The 3 months correlation between Northern and Calvert is 0.84. Overlapping area represents the amount of risk that can be diversified away by holding Northern Small Cap and Calvert Global Energy in the same portfolio, assuming nothing else is changed. The correlation between historical prices or returns on Calvert Global Energy and Northern Small is a relative statistical measure of the degree to which these equity instruments tend to move together. The correlation coefficient measures the extent to which returns on Northern Small Cap are associated (or correlated) with Calvert Global. Values of the correlation coefficient range from -1 to +1, where. The correlation of zero (0) is possible when the price movement of Calvert Global Energy has no effect on the direction of Northern Small i.e., Northern Small and Calvert Global go up and down completely randomly.

Pair Corralation between Northern Small and Calvert Global

Assuming the 90 days horizon Northern Small is expected to generate 1.27 times less return on investment than Calvert Global. In addition to that, Northern Small is 1.46 times more volatile than Calvert Global Energy. It trades about 0.1 of its total potential returns per unit of risk. Calvert Global Energy is currently generating about 0.19 per unit of volatility.

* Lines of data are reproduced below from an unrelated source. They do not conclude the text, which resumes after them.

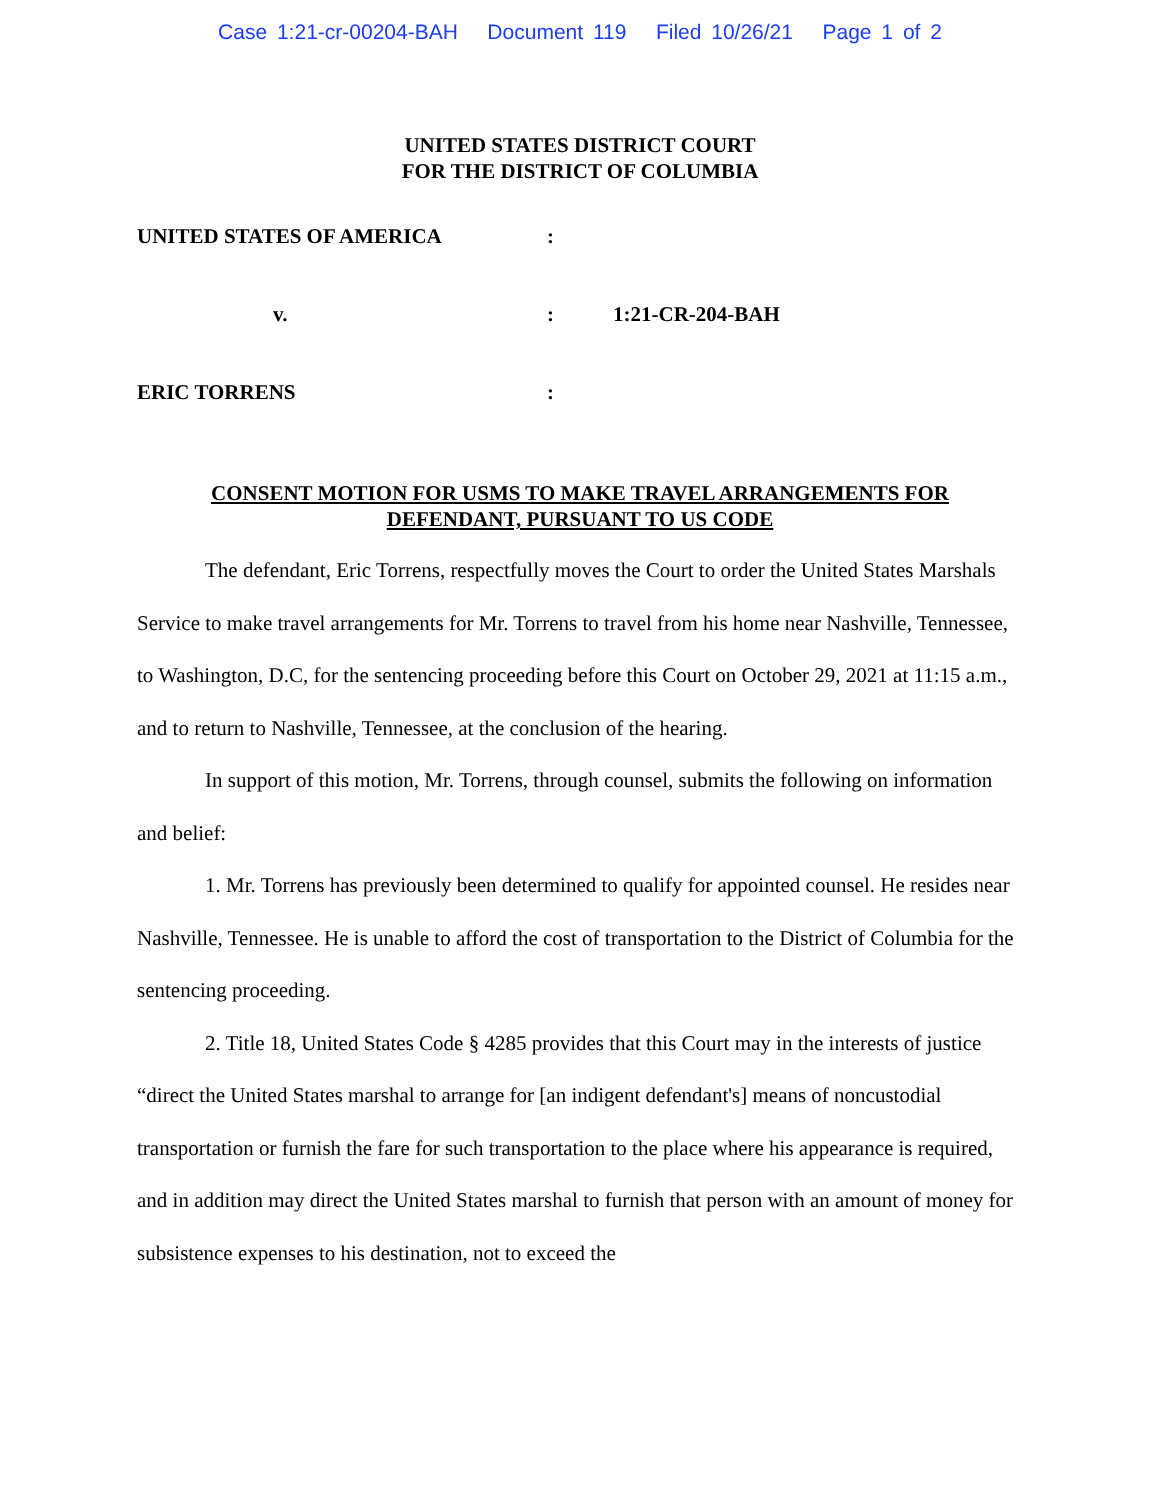Case 1:21-cr-00204-BAH Document 119 Filed 10/26/21 Page 1 of 2
UNITED STATES DISTRICT COURT
FOR THE DISTRICT OF COLUMBIA
UNITED STATES OF AMERICA :
v. : 1:21-CR-204-BAH
ERIC TORRENS :
CONSENT MOTION FOR USMS TO MAKE TRAVEL ARRANGEMENTS FOR
DEFENDANT, PURSUANT TO US CODE
The defendant, Eric Torrens, respectfully moves the Court to order the United States Marshals Service to make travel arrangements for Mr. Torrens to travel from his home near Nashville, Tennessee, to Washington, D.C, for the sentencing proceeding before this Court on October 29, 2021 at 11:15 a.m., and to return to Nashville, Tennessee, at the conclusion of the hearing.
In support of this motion, Mr. Torrens, through counsel, submits the following on information and belief:
1. Mr. Torrens has previously been determined to qualify for appointed counsel. He resides near Nashville, Tennessee. He is unable to afford the cost of transportation to the District of Columbia for the sentencing proceeding.
2. Title 18, United States Code § 4285 provides that this Court may in the interests of justice “direct the United States marshal to arrange for [an indigent defendant's] means of noncustodial transportation or furnish the fare for such transportation to the place where his appearance is required, and in addition may direct the United States marshal to furnish that person with an amount of money for subsistence expenses to his destination, not to exceed the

If you would invest  1,214  in Calvert Global Energy on July 4, 2025 and sell it today you would earn a total of  116.00  from holding Calvert Global Energy or generate 9.56% return on investment over 90 days.
Time Period3 Months [change]
DirectionMoves Together 
StrengthStrong
Accuracy98.41%
ValuesDaily Returns

Northern Small Cap  vs.  Calvert Global Energy

 Performance 
       Timeline  
Northern Small Cap 

Risk-Adjusted Performance

Fair

 
Weak
 
Strong
Compared to the overall equity markets, risk-adjusted returns on investments in Northern Small Cap are ranked lower than 8 (%) of all funds and portfolios of funds over the last 90 days. In spite of fairly weak technical and fundamental indicators, Northern Small may actually be approaching a critical reversion point that can send shares even higher in November 2025.
Calvert Global Energy 

Risk-Adjusted Performance

Good

 
Weak
 
Strong
Compared to the overall equity markets, risk-adjusted returns on investments in Calvert Global Energy are ranked lower than 15 (%) of all funds and portfolios of funds over the last 90 days. In spite of fairly weak technical and fundamental indicators, Calvert Global may actually be approaching a critical reversion point that can send shares even higher in November 2025.

Northern Small and Calvert Global Volatility Contrast

   Predicted Return Density   
       Returns  

Pair Trading with Northern Small and Calvert Global

The main advantage of trading using opposite Northern Small and Calvert Global positions is that it hedges away some unsystematic risk. Because of two separate transactions, even if Northern Small position performs unexpectedly, Calvert Global can make up some of the losses. Pair trading also minimizes risk from directional movements in the market. For example, if an entire industry or sector drops because of unexpected headlines, the short position in Calvert Global will offset losses from the drop in Calvert Global's long position.
The idea behind Northern Small Cap and Calvert Global Energy pairs trading is to make the combined position market-neutral, meaning the overall market's direction will not affect its win or loss (or potential downside or upside). This can be achieved by designing a pairs trade with two highly correlated stocks or equities that operate in a similar space or sector, making it possible to obtain profits through simple and relatively low-risk investment.
Check out your portfolio center.
Note that this page's information should be used as a complementary analysis to find the right mix of equity instruments to add to your existing portfolios or create a brand new portfolio. You can also try the Piotroski F Score module to get Piotroski F Score based on the binary analysis strategy of nine different fundamentals.